Some dealers say the pickup in sales is causing shortfalls in their inventory — a problem that many showrooms haven't faced in a long time.
Bill Feinstein, general manager at Planet Honda in Union, N.J., said he expects to sell nearly twice as many Civics as he usually does in August thanks to the program. The sedan is the third most popular Cash for Clunkers vehicle.
"We're begging the factory for more," said Feinstein, whose stock of Civics is about half the size it normally would be in August.
Other vehicles, even larger ones like the Ridgeline and the CR-V crossover, have picked up too, which he credits to stable gas prices.
"I think consumer demand shifted from the smaller vehicles," Feinstein said. "That market came back very robustly."
Honda had a 44-day supply of Civics at the end of July, down from 81 at the end of June. Ford had only a 25-day supply of Focuses, while Toyota had a 13-day supply of the Prius gas-electric hybrid, the No. 4 cash-for-clunkers seller. The industry average is a 48-day supply, according to Ward's AutoInfoBank.
Cash for Clunkers offers consumers up to $4,500 to trade in vehicles getting 18 mpg or less to buy new, more fuel-efficient models. The program got $2 billion in additional funding from the federal government last week. But experts have questioned whether the program is fostering new demand or simply stealing business from later periods.
If the latter is true, automakers could be in for a big drop-off in sales later in the year. Standard & Poor's analysts said in a report released Monday that there's no reason why the popularity of Cash for Clunkers can't continue for "several more weeks, if not months."
"However ... we believe the boost in sales may be short-lived, and there is even a risk that the program may pull demand from future periods," the analysts wrote, noting that similar programs in Europe have also been followed by a sharp drop in sales.

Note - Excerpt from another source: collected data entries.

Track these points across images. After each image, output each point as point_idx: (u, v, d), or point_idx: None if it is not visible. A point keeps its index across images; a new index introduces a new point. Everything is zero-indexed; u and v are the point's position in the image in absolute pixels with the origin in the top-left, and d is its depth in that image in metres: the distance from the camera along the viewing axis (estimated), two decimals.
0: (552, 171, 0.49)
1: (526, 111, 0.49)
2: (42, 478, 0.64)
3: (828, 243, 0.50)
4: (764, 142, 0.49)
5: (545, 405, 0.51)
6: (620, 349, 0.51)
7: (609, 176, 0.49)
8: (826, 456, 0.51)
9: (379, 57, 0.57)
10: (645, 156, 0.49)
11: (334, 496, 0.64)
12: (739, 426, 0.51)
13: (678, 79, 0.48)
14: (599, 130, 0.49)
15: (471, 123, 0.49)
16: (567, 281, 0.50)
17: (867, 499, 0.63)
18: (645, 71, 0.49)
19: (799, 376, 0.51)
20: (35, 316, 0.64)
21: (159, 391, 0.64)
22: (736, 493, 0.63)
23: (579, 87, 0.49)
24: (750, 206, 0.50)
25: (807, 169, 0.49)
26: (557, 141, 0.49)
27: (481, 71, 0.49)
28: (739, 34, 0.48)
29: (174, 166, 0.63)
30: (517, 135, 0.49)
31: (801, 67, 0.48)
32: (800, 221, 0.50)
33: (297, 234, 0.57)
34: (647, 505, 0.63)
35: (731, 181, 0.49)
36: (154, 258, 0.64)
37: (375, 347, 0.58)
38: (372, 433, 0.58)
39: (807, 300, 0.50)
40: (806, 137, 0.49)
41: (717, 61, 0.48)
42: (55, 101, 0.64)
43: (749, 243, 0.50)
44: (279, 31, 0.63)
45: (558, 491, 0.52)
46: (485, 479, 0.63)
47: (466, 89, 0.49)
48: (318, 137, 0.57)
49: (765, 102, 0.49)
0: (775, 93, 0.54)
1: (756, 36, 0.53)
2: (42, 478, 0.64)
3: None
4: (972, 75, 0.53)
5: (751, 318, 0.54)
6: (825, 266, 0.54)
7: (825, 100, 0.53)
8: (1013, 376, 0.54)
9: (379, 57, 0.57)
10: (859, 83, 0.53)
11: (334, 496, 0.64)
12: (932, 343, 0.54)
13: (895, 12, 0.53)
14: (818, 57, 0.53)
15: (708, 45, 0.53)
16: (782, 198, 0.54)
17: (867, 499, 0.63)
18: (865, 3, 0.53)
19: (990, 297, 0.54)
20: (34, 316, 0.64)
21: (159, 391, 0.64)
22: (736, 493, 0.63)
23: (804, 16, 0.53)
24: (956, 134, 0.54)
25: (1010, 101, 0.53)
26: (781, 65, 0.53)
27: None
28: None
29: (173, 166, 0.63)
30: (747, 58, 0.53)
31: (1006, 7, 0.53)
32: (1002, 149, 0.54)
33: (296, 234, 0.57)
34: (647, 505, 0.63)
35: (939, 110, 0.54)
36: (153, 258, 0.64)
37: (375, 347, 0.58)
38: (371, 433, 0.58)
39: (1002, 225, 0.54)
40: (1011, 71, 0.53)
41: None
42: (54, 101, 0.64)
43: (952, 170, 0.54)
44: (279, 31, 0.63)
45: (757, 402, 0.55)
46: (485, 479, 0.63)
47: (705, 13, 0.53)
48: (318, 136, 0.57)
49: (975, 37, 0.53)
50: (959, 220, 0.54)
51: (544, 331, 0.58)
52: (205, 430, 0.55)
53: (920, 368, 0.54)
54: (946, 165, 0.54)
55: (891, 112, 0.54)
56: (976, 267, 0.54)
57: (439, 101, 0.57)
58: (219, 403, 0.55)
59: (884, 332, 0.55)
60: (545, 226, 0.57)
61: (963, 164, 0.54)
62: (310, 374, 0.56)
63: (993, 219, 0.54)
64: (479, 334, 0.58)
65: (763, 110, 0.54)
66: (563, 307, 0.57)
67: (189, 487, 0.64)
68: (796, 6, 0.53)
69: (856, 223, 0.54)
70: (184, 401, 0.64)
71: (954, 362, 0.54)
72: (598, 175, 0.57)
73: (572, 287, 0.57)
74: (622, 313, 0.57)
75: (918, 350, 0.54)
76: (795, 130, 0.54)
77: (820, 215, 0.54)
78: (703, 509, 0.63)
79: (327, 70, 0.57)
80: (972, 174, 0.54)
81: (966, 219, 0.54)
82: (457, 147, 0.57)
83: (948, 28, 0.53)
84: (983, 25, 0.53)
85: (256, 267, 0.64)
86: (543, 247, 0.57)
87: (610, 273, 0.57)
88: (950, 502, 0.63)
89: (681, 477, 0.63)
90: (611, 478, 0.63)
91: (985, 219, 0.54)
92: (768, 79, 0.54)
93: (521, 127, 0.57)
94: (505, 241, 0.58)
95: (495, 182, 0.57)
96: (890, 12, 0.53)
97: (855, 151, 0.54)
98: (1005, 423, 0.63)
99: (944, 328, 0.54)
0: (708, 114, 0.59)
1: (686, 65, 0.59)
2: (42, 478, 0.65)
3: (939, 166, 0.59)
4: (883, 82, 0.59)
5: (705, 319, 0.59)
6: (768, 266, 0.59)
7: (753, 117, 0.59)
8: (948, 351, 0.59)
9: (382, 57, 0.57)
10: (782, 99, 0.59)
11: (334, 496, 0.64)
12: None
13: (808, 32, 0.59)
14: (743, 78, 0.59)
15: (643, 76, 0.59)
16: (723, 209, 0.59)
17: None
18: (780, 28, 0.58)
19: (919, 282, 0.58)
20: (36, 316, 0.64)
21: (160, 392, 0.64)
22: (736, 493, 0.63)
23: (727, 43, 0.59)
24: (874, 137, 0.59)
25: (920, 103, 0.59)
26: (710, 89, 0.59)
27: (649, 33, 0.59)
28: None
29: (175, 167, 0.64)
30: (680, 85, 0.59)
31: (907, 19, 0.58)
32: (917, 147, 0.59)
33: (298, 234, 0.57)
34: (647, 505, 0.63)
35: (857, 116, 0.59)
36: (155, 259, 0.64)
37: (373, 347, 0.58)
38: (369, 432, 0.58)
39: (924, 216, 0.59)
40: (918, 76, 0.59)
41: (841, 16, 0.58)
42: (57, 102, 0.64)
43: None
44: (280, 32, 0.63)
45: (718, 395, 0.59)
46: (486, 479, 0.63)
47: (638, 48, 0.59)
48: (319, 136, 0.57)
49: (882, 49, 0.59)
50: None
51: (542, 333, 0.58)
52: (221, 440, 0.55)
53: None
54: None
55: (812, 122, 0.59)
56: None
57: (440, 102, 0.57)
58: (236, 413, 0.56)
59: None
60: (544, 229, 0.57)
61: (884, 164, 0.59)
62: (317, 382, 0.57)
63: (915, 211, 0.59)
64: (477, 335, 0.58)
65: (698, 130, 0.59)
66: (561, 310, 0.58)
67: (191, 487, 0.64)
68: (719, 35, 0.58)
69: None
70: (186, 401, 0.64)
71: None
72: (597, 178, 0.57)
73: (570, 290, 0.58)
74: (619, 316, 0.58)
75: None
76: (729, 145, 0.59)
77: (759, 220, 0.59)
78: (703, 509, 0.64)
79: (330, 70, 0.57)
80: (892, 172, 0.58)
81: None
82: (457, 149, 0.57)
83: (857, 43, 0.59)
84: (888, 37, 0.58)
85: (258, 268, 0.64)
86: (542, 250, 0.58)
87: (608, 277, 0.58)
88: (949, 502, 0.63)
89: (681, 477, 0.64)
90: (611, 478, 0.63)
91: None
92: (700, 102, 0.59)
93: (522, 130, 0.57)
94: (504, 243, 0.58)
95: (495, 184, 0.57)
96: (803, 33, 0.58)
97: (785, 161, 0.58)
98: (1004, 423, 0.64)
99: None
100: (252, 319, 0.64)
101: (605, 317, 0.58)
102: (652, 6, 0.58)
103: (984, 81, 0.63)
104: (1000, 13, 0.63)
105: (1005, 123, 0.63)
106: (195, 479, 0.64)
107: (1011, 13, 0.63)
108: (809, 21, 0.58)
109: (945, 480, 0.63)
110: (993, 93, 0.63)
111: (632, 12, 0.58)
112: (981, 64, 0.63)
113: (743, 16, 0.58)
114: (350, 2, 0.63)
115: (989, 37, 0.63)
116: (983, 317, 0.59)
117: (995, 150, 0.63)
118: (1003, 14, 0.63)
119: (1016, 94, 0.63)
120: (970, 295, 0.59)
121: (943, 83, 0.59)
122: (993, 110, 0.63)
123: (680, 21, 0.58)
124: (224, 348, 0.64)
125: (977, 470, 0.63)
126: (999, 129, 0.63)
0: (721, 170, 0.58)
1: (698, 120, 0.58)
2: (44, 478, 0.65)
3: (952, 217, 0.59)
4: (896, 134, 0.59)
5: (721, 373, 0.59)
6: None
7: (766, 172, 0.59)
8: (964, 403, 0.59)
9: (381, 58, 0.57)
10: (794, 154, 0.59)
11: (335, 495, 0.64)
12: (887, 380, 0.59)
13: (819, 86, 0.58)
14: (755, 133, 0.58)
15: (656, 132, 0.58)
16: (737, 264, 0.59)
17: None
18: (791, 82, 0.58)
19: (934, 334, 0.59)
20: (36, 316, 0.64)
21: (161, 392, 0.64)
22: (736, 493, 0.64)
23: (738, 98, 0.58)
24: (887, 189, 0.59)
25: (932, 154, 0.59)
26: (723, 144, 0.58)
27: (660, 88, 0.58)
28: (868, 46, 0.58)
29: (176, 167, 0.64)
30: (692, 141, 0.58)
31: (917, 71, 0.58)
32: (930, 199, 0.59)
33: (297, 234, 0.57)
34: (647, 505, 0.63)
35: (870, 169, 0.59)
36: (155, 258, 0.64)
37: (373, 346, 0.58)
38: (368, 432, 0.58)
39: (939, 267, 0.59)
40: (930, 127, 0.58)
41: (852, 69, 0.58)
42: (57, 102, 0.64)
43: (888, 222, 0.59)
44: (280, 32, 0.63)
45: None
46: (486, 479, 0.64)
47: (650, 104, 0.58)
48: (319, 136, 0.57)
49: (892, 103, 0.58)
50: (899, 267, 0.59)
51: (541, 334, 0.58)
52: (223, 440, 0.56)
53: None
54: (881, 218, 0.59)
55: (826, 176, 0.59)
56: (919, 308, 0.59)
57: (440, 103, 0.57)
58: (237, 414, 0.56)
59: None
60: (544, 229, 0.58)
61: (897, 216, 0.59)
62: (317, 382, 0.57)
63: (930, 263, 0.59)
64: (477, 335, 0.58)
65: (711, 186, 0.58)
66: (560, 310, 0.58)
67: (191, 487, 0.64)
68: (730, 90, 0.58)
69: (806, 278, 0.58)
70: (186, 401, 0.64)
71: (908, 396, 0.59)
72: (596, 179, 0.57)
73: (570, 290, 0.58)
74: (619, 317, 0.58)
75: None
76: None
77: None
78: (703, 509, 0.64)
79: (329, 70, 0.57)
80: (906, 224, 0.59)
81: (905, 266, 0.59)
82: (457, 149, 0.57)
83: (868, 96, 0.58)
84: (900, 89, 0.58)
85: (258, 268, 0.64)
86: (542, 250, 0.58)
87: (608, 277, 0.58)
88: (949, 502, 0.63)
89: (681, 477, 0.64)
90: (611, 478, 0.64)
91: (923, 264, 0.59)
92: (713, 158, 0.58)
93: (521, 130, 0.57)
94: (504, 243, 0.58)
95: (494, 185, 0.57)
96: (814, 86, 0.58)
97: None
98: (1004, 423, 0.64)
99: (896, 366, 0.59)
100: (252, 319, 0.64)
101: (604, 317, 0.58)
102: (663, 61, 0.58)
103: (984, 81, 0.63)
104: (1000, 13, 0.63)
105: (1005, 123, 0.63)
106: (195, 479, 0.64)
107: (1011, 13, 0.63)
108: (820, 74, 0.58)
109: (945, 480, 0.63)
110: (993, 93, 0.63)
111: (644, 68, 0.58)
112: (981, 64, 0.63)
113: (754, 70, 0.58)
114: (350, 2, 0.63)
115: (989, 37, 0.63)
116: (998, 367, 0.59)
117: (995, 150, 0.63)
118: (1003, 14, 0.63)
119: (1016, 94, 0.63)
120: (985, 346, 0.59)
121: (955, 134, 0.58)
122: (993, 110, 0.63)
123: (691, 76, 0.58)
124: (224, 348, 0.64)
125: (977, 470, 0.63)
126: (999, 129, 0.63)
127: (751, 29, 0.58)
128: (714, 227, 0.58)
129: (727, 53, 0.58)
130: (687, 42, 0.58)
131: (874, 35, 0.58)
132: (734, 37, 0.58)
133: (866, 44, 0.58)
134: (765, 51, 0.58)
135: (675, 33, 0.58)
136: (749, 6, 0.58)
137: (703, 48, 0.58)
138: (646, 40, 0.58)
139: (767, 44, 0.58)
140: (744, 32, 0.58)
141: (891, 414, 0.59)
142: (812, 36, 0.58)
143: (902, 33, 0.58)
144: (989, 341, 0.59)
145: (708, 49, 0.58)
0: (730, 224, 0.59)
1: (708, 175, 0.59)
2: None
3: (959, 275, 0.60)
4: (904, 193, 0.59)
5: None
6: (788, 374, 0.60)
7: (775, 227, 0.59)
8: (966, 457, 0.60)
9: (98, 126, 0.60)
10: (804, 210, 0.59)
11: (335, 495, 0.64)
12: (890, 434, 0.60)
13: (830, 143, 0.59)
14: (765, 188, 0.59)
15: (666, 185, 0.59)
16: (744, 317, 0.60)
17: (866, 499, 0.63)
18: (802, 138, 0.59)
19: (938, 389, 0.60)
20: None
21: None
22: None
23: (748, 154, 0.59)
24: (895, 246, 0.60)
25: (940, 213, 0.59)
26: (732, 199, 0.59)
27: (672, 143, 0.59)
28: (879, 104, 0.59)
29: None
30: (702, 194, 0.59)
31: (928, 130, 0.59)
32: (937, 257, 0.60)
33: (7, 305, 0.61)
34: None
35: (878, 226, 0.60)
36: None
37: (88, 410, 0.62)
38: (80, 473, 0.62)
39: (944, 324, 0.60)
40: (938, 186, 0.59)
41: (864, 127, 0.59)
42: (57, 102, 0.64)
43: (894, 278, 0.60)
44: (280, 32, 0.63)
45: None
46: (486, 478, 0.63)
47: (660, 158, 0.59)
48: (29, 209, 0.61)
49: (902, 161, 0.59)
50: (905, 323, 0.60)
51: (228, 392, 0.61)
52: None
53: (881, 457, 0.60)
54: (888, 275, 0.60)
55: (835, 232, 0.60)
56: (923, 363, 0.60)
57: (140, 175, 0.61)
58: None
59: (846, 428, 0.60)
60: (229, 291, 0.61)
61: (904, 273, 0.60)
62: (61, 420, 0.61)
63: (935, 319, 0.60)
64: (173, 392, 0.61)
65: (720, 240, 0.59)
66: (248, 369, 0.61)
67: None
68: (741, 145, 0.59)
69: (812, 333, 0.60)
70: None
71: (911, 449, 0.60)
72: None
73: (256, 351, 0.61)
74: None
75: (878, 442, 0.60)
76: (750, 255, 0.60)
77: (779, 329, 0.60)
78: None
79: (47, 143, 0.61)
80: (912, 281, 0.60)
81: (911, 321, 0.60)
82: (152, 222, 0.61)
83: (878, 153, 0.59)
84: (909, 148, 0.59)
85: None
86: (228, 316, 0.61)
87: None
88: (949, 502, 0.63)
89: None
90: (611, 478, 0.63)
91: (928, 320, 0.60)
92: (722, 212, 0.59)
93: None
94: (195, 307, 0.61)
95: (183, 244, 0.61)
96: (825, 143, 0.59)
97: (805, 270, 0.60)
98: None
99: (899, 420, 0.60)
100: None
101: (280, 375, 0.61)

When the program kicked off last month, frenzied customers fearful that the program's funding would run out flocked to dealerships in droves. But some dealers said foot traffic has now begun to slow, with consumers no longer so worried that the program's end is imminent.
"It seemed that there was more sense of urgency prior to passing the bill," Anthony Ciuffo, sales manager at Crown Ford in Lynbrook, N.Y., said Saturday. "People feel that they have a longer window of opportunity."
Edmunds.com's Anwyl said he expects demand to die down in September, but said that drop may be tempered if the economy rebounds. However, it's also possible that an economic rebound could send gas prices and interest rates up, driving even more people away from new cars and trucks.
So when it comes to planning production, Anwyl said he doesn't envy the decisions the auto executives have to make.
"At the end of the day, you might as well roll the dice," he said. "There's no science to this."